Information given:

-=-=-

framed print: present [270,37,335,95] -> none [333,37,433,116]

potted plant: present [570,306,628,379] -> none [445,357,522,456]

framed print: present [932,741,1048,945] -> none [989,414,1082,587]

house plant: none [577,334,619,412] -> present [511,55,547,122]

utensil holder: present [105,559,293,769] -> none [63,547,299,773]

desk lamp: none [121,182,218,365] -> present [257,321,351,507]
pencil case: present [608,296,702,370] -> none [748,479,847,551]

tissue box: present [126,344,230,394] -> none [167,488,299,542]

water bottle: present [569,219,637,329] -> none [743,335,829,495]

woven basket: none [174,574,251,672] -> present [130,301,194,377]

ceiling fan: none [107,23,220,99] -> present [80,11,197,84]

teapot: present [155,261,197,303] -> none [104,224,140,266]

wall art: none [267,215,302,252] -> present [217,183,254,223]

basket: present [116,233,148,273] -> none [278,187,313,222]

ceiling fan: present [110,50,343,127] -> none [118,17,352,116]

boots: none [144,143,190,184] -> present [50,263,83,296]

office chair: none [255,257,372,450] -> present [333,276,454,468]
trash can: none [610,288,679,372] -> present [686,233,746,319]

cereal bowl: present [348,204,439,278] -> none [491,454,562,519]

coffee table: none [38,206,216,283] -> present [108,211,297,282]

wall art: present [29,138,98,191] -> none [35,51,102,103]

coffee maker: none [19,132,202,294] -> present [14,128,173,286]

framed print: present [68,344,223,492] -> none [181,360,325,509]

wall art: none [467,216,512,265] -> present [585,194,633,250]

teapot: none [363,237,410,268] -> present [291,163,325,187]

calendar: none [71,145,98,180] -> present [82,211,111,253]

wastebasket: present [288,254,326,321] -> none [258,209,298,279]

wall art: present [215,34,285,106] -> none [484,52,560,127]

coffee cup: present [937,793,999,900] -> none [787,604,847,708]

-=-=-

Problem requirements:
Write out the listing above, keeping every word exactly.

Written answer:
framed print: present [270,37,335,95] -> none [333,37,433,116]

potted plant: present [570,306,628,379] -> none [445,357,522,456]

framed print: present [932,741,1048,945] -> none [989,414,1082,587]

house plant: none [577,334,619,412] -> present [511,55,547,122]

utensil holder: present [105,559,293,769] -> none [63,547,299,773]

desk lamp: none [121,182,218,365] -> present [257,321,351,507]
pencil case: present [608,296,702,370] -> none [748,479,847,551]

tissue box: present [126,344,230,394] -> none [167,488,299,542]

water bottle: present [569,219,637,329] -> none [743,335,829,495]

woven basket: none [174,574,251,672] -> present [130,301,194,377]

ceiling fan: none [107,23,220,99] -> present [80,11,197,84]

teapot: present [155,261,197,303] -> none [104,224,140,266]

wall art: none [267,215,302,252] -> present [217,183,254,223]

basket: present [116,233,148,273] -> none [278,187,313,222]

ceiling fan: present [110,50,343,127] -> none [118,17,352,116]

boots: none [144,143,190,184] -> present [50,263,83,296]

office chair: none [255,257,372,450] -> present [333,276,454,468]
trash can: none [610,288,679,372] -> present [686,233,746,319]

cereal bowl: present [348,204,439,278] -> none [491,454,562,519]

coffee table: none [38,206,216,283] -> present [108,211,297,282]

wall art: present [29,138,98,191] -> none [35,51,102,103]

coffee maker: none [19,132,202,294] -> present [14,128,173,286]

framed print: present [68,344,223,492] -> none [181,360,325,509]

wall art: none [467,216,512,265] -> present [585,194,633,250]

teapot: none [363,237,410,268] -> present [291,163,325,187]

calendar: none [71,145,98,180] -> present [82,211,111,253]

wastebasket: present [288,254,326,321] -> none [258,209,298,279]

wall art: present [215,34,285,106] -> none [484,52,560,127]

coffee cup: present [937,793,999,900] -> none [787,604,847,708]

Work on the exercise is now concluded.